> **Dataset**
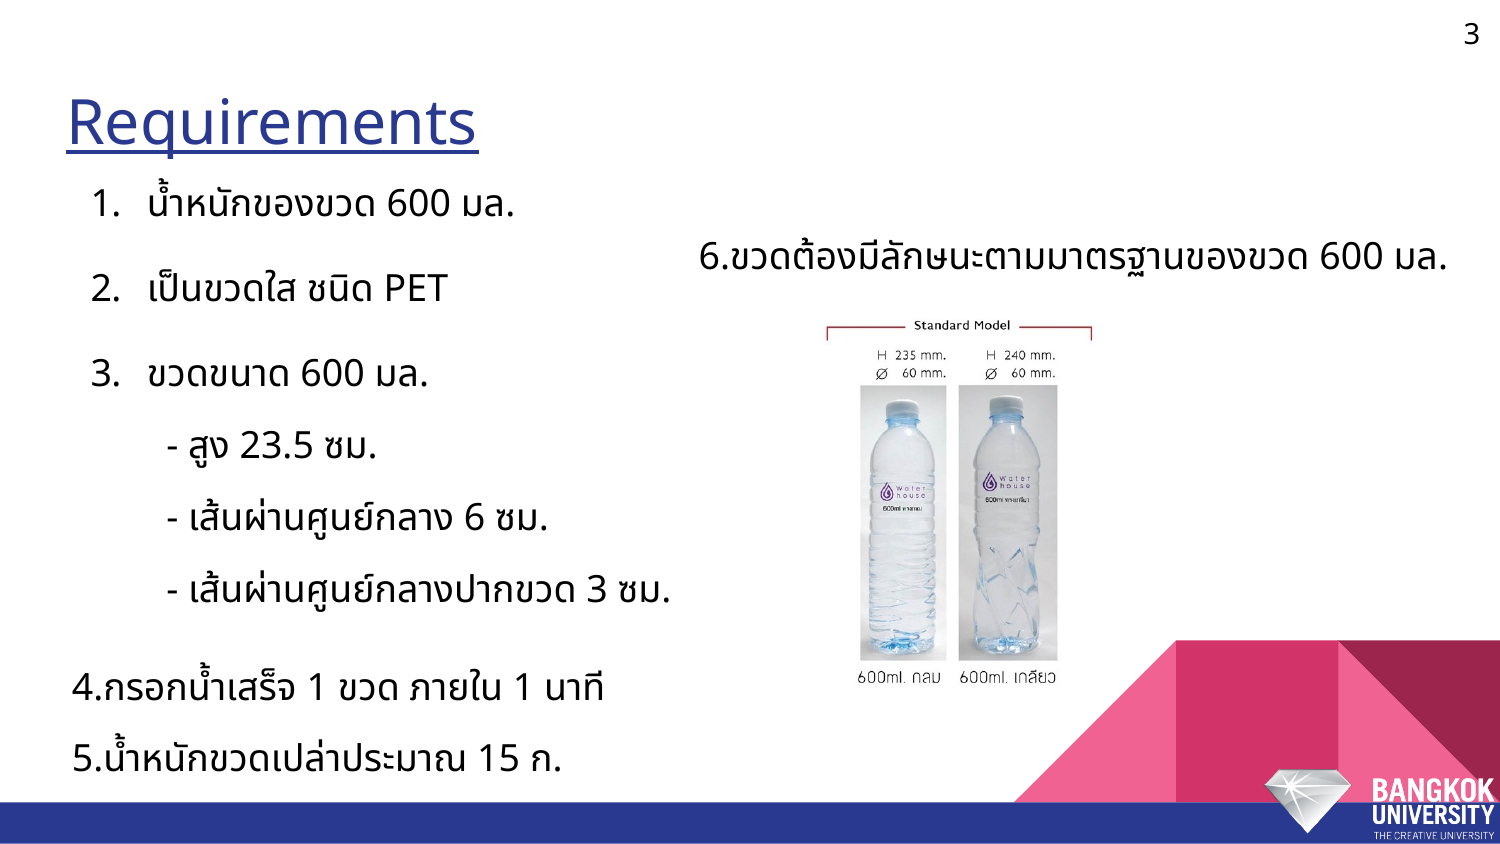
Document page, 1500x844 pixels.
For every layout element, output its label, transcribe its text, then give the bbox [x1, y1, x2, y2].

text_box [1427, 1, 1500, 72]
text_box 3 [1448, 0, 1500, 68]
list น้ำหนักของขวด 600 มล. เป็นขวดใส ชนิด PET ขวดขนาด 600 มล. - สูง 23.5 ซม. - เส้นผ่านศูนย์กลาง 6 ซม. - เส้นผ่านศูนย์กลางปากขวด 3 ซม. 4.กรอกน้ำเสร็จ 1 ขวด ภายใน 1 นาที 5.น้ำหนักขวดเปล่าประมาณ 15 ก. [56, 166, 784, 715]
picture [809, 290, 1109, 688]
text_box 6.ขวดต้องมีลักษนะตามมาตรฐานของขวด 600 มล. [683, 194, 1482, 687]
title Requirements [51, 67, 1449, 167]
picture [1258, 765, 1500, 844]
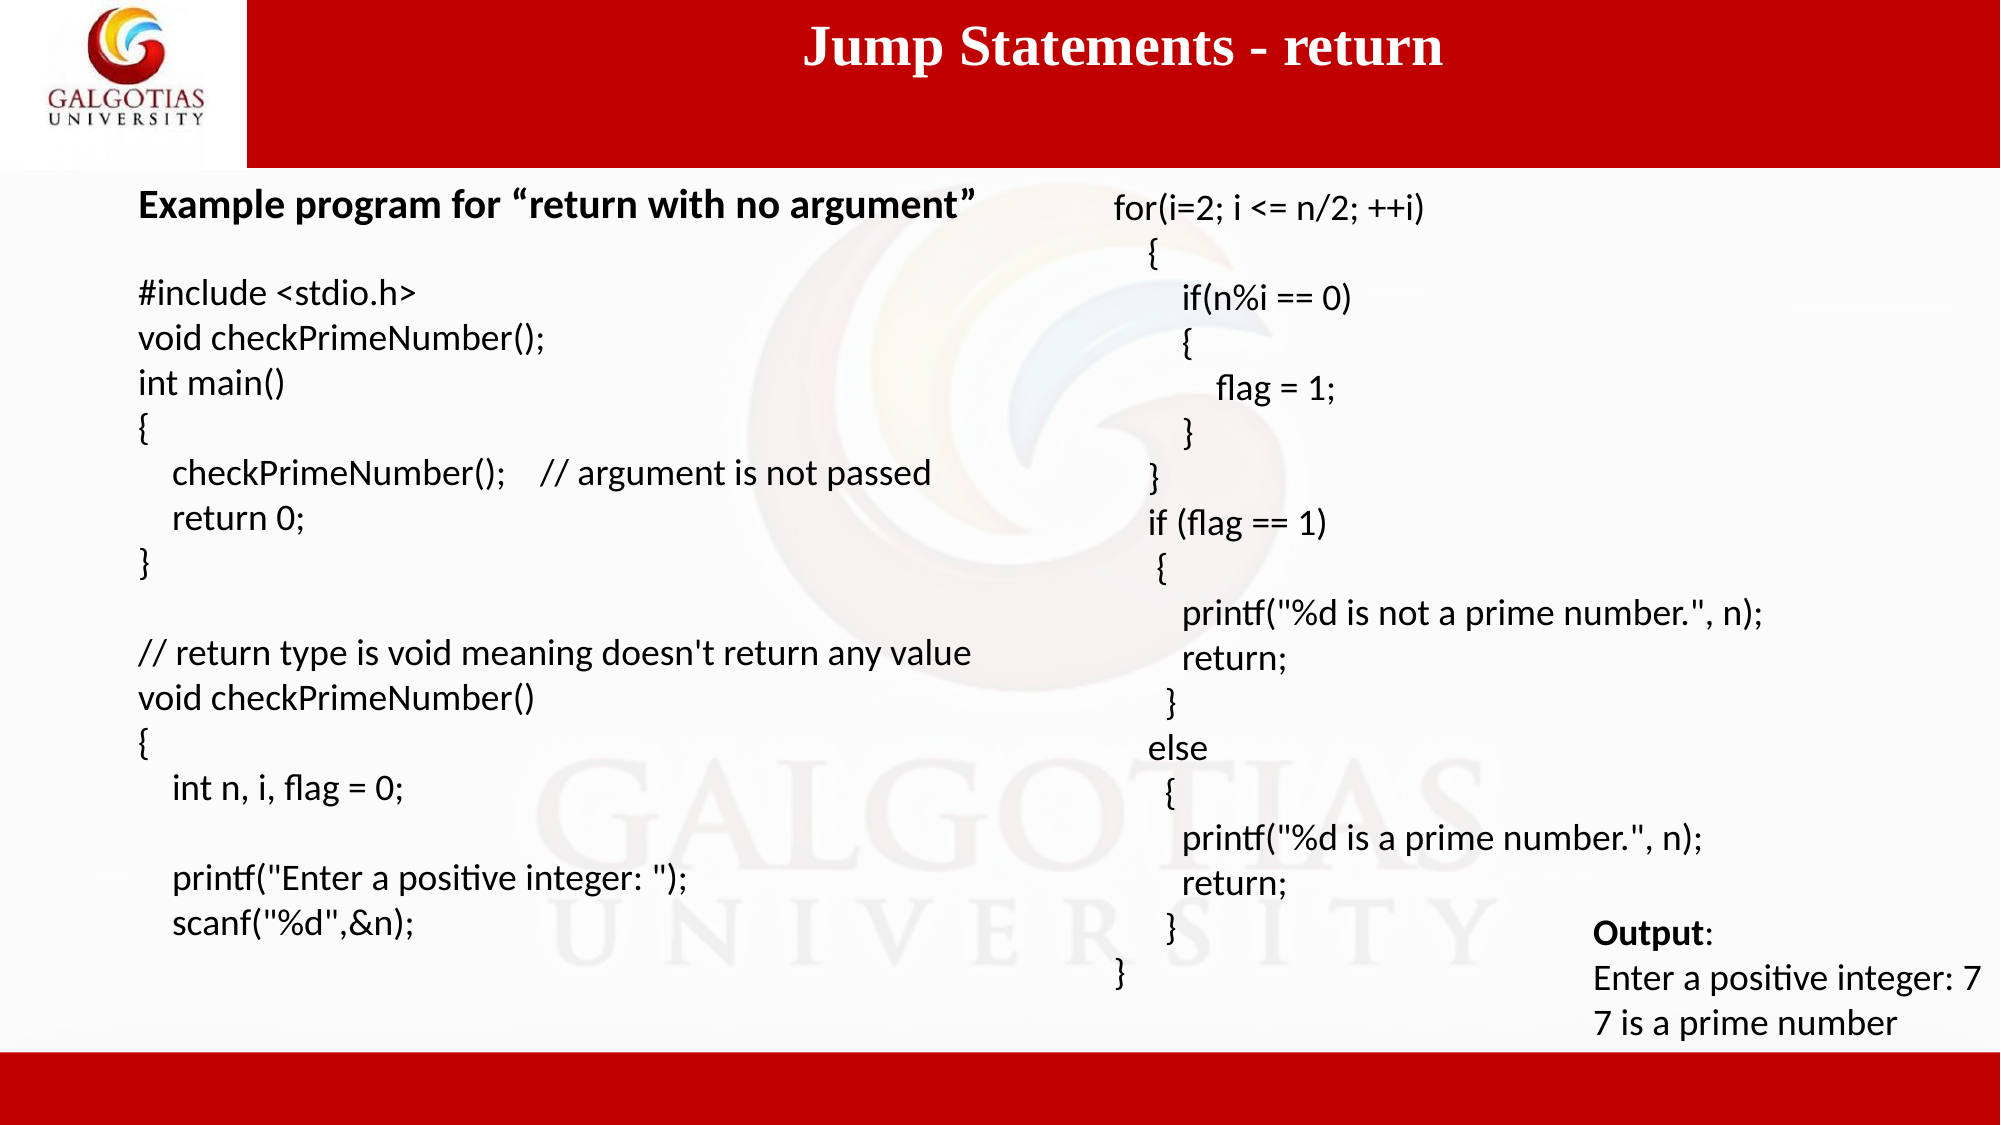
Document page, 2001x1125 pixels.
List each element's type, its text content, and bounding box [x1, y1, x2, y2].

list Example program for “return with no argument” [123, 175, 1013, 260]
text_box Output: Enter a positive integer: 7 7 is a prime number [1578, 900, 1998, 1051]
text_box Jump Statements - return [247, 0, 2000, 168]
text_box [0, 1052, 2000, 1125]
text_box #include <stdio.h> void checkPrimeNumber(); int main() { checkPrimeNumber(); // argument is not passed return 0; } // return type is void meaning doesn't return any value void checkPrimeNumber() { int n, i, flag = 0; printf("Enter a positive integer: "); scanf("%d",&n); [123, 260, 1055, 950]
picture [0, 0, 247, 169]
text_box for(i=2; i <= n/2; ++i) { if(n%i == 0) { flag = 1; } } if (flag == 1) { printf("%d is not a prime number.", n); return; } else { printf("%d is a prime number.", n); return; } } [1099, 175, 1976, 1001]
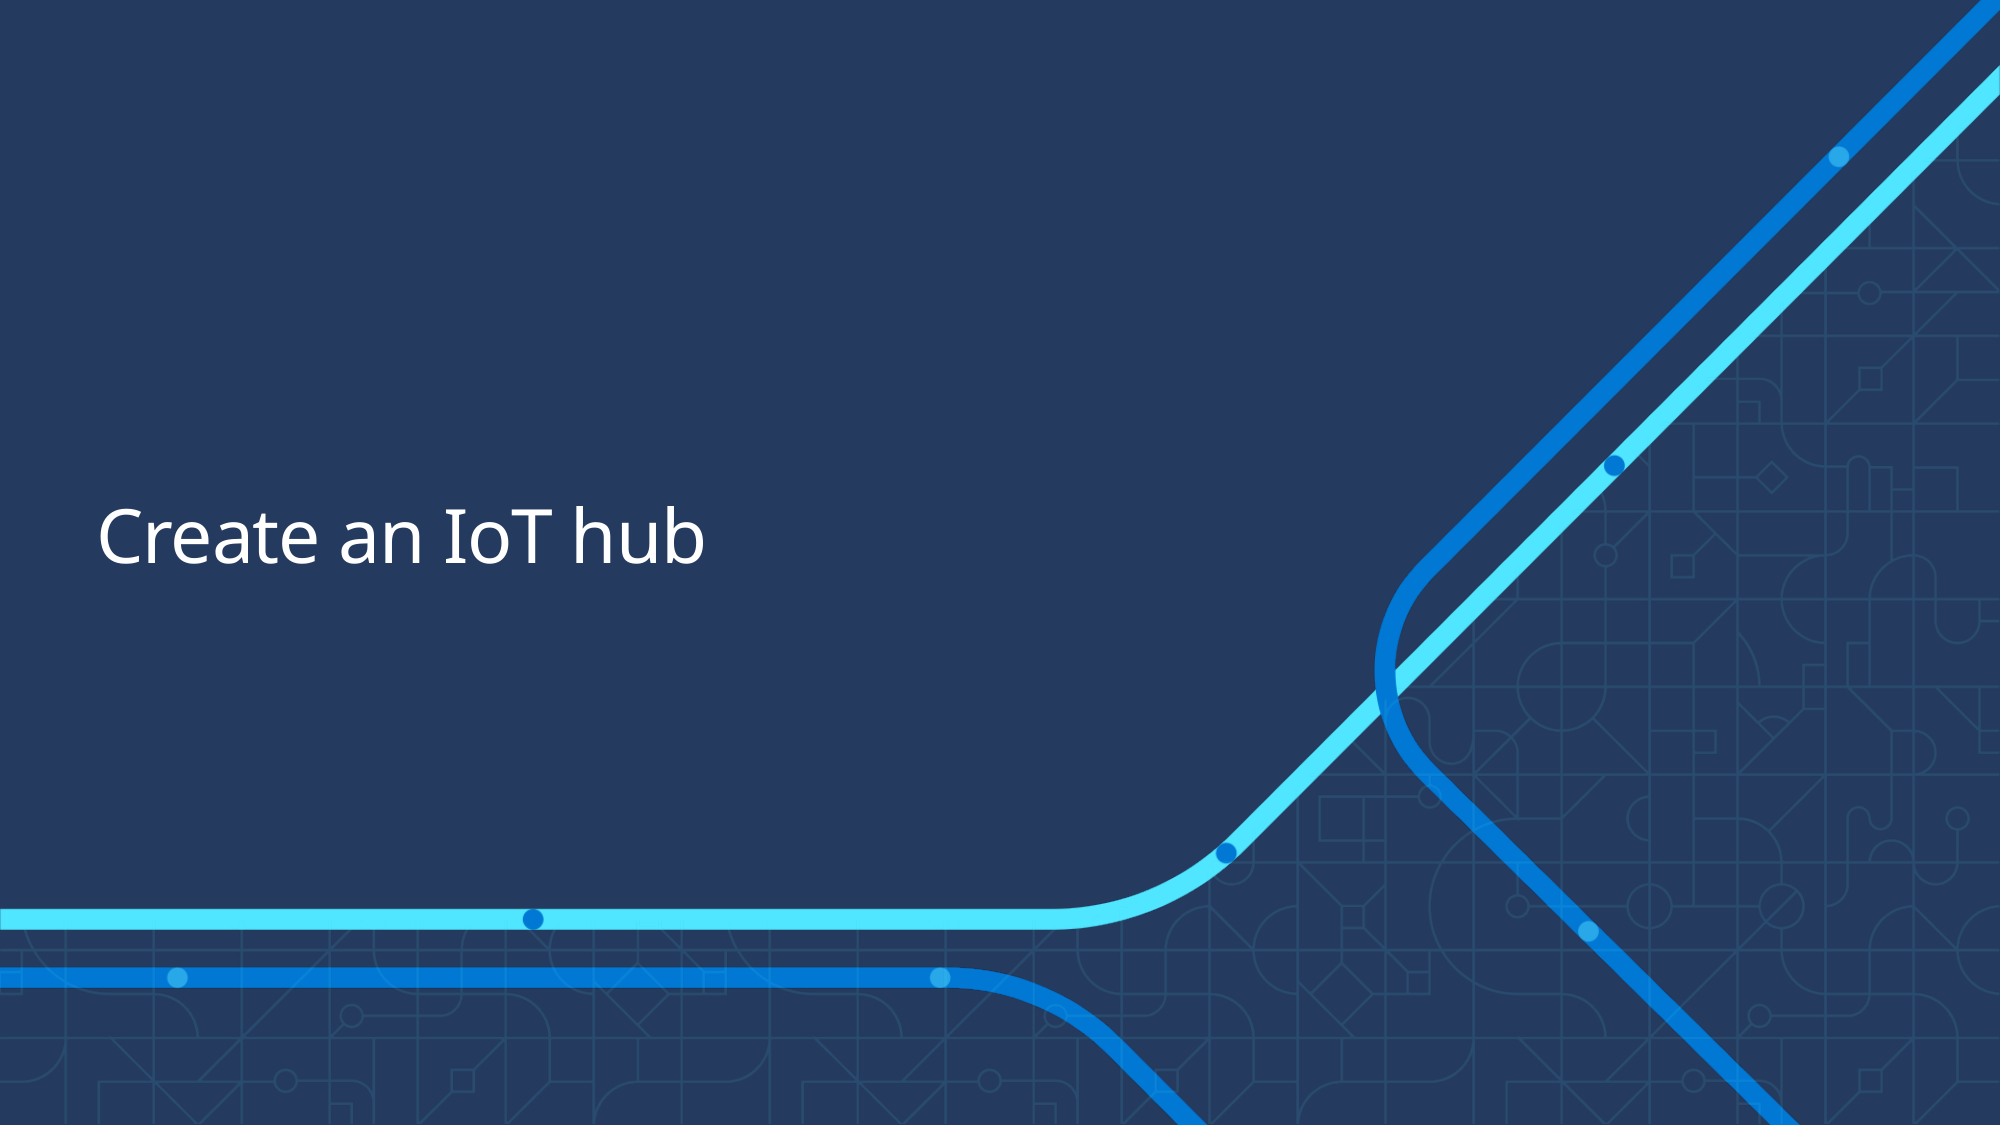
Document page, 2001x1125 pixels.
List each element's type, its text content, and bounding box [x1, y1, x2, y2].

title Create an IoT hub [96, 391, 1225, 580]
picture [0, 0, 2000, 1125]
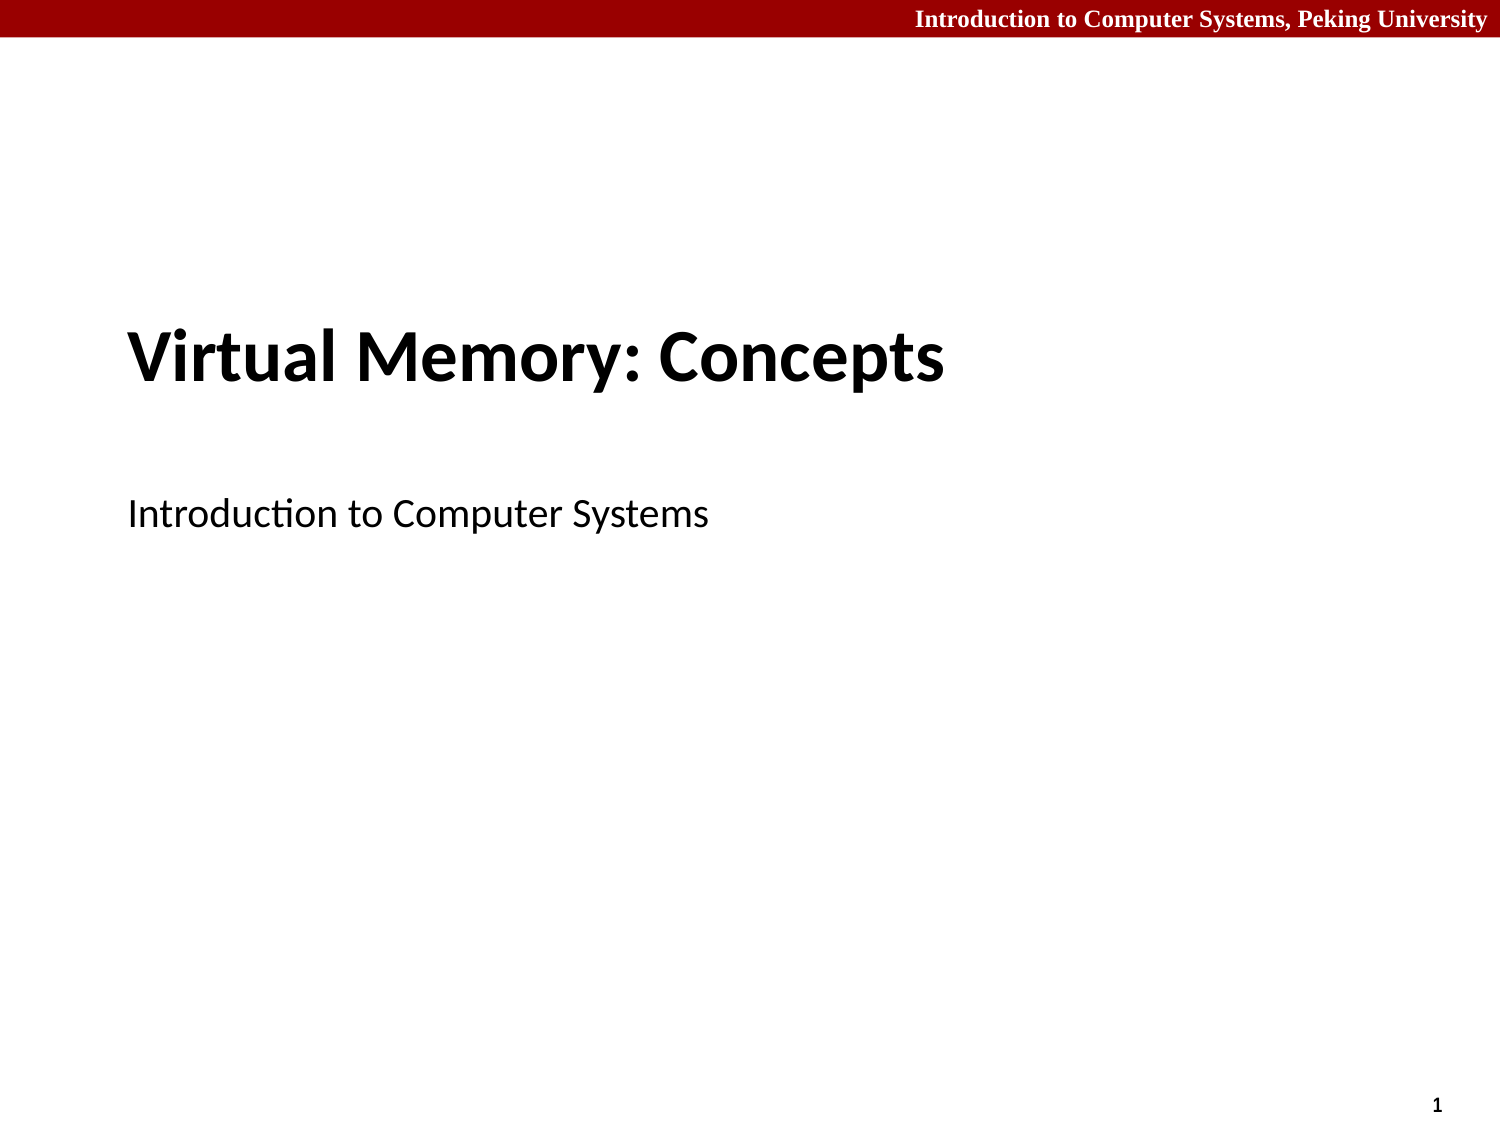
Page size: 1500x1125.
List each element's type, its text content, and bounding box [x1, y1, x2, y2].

> **What this task involves**
Leave out any pictures and return exactly the lines from the beginning of the data through the line with "Page size: 1500x1125.", inclusive.

> **Output for this task**
Document page, 1500x844 pixels.
For every layout element, output its label, transcribe its text, then give the bbox [x1, y1, x2, y2].

text_box [1427, 1, 1500, 72]
text_box 3 [1448, 0, 1500, 68]
list น้ำหนักของขวด 600 มล. เป็นขวดใส ชนิด PET ขวดขนาด 600 มล. - สูง 23.5 ซม. - เส้นผ่านศูนย์กลาง 6 ซม. - เส้นผ่านศูนย์กลางปากขวด 3 ซม. 4.กรอกน้ำเสร็จ 1 ขวด ภายใน 1 นาที 5.น้ำหนักขวดเปล่าประมาณ 15 ก. [56, 166, 784, 715]
picture [809, 290, 1109, 688]
text_box 6.ขวดต้องมีลักษนะตามมาตรฐานของขวด 600 มล. [683, 194, 1482, 687]
title Requirements [51, 67, 1449, 167]
picture [1258, 765, 1500, 844]
Document page, 2001x1125 pixels.
List each element's type, its text content, and bounding box [x1, y1, x2, y2].

list Example program for “return with no argument” [123, 175, 1013, 260]
text_box Output: Enter a positive integer: 7 7 is a prime number [1578, 900, 1998, 1051]
text_box Jump Statements - return [247, 0, 2000, 168]
text_box [0, 1052, 2000, 1125]
text_box #include <stdio.h> void checkPrimeNumber(); int main() { checkPrimeNumber(); // argument is not passed return 0; } // return type is void meaning doesn't return any value void checkPrimeNumber() { int n, i, flag = 0; printf("Enter a positive integer: "); scanf("%d",&n); [123, 260, 1055, 950]
picture [0, 0, 247, 169]
text_box for(i=2; i <= n/2; ++i) { if(n%i == 0) { flag = 1; } } if (flag == 1) { printf("%d is not a prime number.", n); return; } else { printf("%d is a prime number.", n); return; } } [1099, 175, 1976, 1001]
Document page, 2001x1125 pixels.
List each element's type, its text content, and bounding box [x1, y1, x2, y2].

title Create an IoT hub [96, 391, 1225, 580]
picture [0, 0, 2000, 1125]
Page size: 1500x1125.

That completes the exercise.